Возле машины суетился Лысый, делая вид, что работает. Он хватал удочки, затем бросал их, брался за пакеты, и оставлял их на месте. А увидев Тоху, перестал демонстрировать зрителям, что на нем здесь все держится и молча предложил товарищу банку пива.
Тоха отказываться не стал. Открыл, отпил, неспешно кивнул:
— Спасибо братан — ты настоящий друг.
Потягивая пивко, они лениво наблюдали за процессом погрузки. Работали Алка и Юлька. Первая вообще деваха покладистая, вторая… Вторая шизанутая на всю голову, но, похоже, работящая. Идиллию прервал Олег. Выбравшись из домика с каким-то ящиком в руках, он припахал обоих похмельных товарищей — пришлось загружать машину бесчисленными пакетами, сумками, свертками, удочками, дровами и вообще непонятно чем. Тоха, с трудом пристроив здоровенный мангал, обернутый грязной мешковиной, уточнил:
— Мы к этим соленым прорывам канализации на один денек едем или на полгода? Рессоры сейчас не выдержат — полопаются.
Олег, осторожно ставя эмалированное ведро с маринованным мясом, ответил спокойно:
— Машина большая — все влезет.
— Для лохов у тебя машина — сарай на колесах. Я думал, что у тебя тачка покруче.
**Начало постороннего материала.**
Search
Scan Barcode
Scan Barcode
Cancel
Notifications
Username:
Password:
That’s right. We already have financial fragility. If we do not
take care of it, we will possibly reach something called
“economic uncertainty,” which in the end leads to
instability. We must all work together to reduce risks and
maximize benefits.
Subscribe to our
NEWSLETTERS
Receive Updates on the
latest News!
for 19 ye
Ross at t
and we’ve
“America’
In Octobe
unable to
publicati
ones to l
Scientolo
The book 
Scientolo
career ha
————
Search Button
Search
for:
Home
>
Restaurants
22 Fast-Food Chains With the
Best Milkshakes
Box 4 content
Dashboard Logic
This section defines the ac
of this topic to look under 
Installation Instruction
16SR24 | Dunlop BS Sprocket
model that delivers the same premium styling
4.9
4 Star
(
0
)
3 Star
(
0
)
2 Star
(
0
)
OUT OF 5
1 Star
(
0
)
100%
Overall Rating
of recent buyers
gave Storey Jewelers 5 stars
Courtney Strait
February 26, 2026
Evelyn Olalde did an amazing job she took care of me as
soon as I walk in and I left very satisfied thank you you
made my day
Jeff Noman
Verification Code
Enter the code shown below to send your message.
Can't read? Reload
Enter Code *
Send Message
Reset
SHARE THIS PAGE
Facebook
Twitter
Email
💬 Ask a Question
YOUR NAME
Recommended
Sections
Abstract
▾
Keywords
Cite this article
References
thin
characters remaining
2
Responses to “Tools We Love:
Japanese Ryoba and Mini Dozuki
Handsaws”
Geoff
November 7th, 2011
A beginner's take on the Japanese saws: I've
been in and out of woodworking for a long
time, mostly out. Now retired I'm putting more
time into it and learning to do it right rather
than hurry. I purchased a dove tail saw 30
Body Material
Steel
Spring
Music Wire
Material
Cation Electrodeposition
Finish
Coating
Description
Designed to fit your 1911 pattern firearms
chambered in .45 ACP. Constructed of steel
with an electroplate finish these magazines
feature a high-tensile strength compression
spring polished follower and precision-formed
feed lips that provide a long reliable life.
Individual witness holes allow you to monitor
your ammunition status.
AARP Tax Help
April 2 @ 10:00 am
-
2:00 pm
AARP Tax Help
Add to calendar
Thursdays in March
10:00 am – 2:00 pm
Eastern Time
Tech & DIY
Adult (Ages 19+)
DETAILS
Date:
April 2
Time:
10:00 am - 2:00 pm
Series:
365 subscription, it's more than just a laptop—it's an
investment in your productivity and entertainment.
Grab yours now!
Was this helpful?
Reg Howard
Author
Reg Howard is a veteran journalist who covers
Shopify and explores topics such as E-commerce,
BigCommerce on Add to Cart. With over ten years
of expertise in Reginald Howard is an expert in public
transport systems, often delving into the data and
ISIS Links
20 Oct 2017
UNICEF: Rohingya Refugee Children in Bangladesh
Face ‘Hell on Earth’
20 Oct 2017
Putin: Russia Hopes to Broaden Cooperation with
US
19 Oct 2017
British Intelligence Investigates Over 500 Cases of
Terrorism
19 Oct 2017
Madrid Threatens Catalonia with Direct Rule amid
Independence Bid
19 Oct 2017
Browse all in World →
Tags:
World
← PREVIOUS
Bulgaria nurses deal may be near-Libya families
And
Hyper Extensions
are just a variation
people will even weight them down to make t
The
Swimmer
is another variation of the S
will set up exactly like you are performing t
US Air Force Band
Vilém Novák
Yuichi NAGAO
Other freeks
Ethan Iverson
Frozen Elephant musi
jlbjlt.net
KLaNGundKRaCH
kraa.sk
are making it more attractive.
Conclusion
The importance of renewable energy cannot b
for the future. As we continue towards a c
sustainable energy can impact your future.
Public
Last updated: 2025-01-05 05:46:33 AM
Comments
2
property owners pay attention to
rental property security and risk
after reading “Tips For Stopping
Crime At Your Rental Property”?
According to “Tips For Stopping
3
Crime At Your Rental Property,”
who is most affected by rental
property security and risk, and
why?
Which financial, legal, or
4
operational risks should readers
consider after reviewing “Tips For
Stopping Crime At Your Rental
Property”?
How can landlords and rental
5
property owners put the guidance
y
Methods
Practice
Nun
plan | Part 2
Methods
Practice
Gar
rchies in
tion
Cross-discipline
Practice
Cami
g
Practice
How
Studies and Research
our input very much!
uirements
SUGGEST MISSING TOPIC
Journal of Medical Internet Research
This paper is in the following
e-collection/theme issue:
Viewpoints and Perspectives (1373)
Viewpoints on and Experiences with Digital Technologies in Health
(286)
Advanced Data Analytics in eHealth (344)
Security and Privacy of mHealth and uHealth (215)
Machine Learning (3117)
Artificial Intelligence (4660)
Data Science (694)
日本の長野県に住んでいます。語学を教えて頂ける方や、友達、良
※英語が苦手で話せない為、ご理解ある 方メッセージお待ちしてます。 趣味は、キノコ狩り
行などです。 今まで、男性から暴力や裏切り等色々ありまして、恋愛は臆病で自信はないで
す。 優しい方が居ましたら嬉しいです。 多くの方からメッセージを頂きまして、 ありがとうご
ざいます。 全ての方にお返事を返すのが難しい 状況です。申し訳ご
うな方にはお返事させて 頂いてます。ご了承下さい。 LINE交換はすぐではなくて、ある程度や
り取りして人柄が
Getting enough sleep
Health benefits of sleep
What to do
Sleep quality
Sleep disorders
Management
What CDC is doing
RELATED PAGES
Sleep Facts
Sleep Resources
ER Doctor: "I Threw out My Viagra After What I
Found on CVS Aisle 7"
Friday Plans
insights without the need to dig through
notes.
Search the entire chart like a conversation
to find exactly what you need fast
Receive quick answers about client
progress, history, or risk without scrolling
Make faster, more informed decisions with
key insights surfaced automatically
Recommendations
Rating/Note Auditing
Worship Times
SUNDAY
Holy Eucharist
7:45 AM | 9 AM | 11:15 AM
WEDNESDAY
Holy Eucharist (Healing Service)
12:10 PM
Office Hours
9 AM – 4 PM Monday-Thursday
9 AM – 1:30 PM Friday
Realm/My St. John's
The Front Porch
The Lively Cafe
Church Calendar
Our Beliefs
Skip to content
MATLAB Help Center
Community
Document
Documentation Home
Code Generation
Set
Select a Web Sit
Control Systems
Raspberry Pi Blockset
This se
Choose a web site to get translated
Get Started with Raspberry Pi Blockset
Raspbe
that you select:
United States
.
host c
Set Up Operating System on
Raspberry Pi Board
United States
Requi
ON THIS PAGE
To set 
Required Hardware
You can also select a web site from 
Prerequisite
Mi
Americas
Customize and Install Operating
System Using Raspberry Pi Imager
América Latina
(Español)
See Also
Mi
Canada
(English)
— Так зачем в эту глушь крутую? Тут как раз семейная рулит — и груза много берет, и пассажиров. Вся наша толпа спокойно влезет и полтонны барахла прихватить можно. А попробуй в "Мазерати"{15} столько набить — там багажник меньше скворечника.
Решив, что ведро установлено надежно и проливов маринада не будет, Олег достал телефон, поднес к уху. Поморщился, посмотрел на дисплей, недовольно буркнул:
— Не могу никуда дозвониться. Сети нет. Сигнал вообще не ловится.
Тоха, добив банку до дна, жестоко смял ее в руке и прокомментировал:
— Потому что телефон у тебя такой же лоховской, как и машина. И про "Мазерати" ты соврал — раньше говорил, что у тебя другая тачка.
— Я не говорил сейчас, что у меня "Мазерати" — я для сравнения сказал. И дай-ка тогда свой телефон — проверим.
Убедившись, что и телефон Антона не обнаруживает сеть, Олег ухмыльнулся:
— Продолжая твою мысль, можно прийти к выводу, что твой телефон не менее лоховской, чем мой.
— Не умничай — тебе это не идет. И вообще — когда поедем уже? Зачем меня разбудили — мог бы еще часа четыре валяться с такими сборами.
* * *
Денек намечался солнечный — на небе ни облачка. Ветер задувал с моря, что радовало — при ветре с суши на побережье мгновенно оказывались стаи голодающих комаров с Сиваша{16} и вечерами насекомые устраивали геноцид для отдыхающих. Машина продвигалась медленно — местная грунтовая дорога в профиль напоминала листы шифера из-за накатываемых в песке поперечных бугров. При малой скорости трясло терпимо, чуть повыше — надолго станешь клиентом стоматолога. Есть еще один вариант — идти нахрапом, на скорости не ниже шестидесяти-восьмидесяти километров в час. При этом колеса цепляются за вершины бугров, не успев толком провалиться в ложбины. Но здесь, на косе, подобный стиль езды требовал слишком многого от амортизаторов машины и водителя — Олег рисковать не любил.
По дороге он, как "старожил", подвизался в роли гида, накачивая мозги спутников бесполезной краеведческой информацией:
— Арабатская стрелка{17} это самая большая коса в мире. Она уникальная. Начинается на Керченском полуострове и тянется на сто километров к северу почти до Геническа. Ширина этой полоски обычно в районе полутора километров, но есть место, где расширяется до восьми, а есть, где сужается до пары сотен метров. На ней нет природных холмов или глубоких ложбин — почти везде ровная как доска. Местами есть дюны, но несерьезные. Это самая молодая суша на Земле — еще тысячу лет назад здесь не было ничего. Море плескалось. Потом волны нагнали из песка линию прибрежных островков и со временем они соединились в сплошной песчаный вал. В этом валу остался единственный разрыв — перед Геническом есть пролив. Мы через него проезжали по мосту.